====== Source document

This is a classic problem of right-sized granularity in the design of your architecture. If anything, when deploying on serverless, you've got to pay extra attention to this, particularly with respect to the cold start latency of serverless systems.
Next, and just being real here: migration from one architecture to another architecture is always a hassle. But migration from a monolithic architecture to a microservice architecture can be more forgiving in that it allows for a highly iterative approach to migration. That is to say, you can migrate portions of legacy architecture out to a microservice in a piecemeal style, so the whole big-bang-style of deployment isn't necessary.
This allows you to start harnessing the benefits from the architectural change early — and it allows your engineering teams to significantly reduce the overall risk of migration. After all, it's much better to fail a little bit early on than it is to fail spectacularly at the end of many months of work.
Put simply: serverless microservices are growth-friendly. The computational flexibility and the baked-in scalability is understandably appealing to companies that are looking to continuously evolve and build out their systems.
But there's more to it: there's a growing mass of third-party library services that can be incorporated into a system without the need to roll in a new commodity service from scratch.
As serverless microservices get more and more user-friendly, that means less technically-adept users will still be able to leverage a mass of computational resources to solve problems that they would not otherwise. Think, for example, of computationally intensive analytic functions built into spreadsheets that are actually performing the computation across multiple concurrent invocations of a serverless microservice — and all the while, it's presented to the end user as just another function that can be used directly within the sheet that they are working with.
Ultimately, these are the major reasons we at Lineate often choose to implement serverless microservices in our work. And hey, as useful as they can be, sometimes monolithic architecture is the right call. It's all about the unique specifications of the job — something we characteristically obsess over before getting deep into any project.

============
====== Data shown

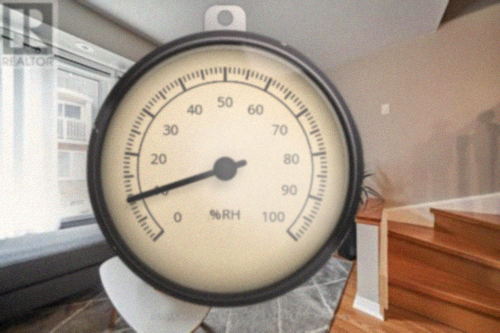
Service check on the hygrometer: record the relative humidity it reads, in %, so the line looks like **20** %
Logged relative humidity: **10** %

============
====== Data shown

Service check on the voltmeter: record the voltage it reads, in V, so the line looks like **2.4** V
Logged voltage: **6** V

============

Required work —
- 1) List every hyphenated word in the serverless microservices text, in the order they appear.
- 2) Reproduce the part of the serverless microservices text that begins at the words "This is a classic" and stops after "of serverless systems.".

Solutions by task —
- 1)
right-sized
big-bang-style
growth-friendly
baked-in
third-party
user-friendly
technically-adept

- 2)
This is a classic problem of right-sized granularity in the design of your architecture. If anything, when deploying on serverless, you've got to pay extra attention to this, particularly with respect to the cold start latency of serverless systems.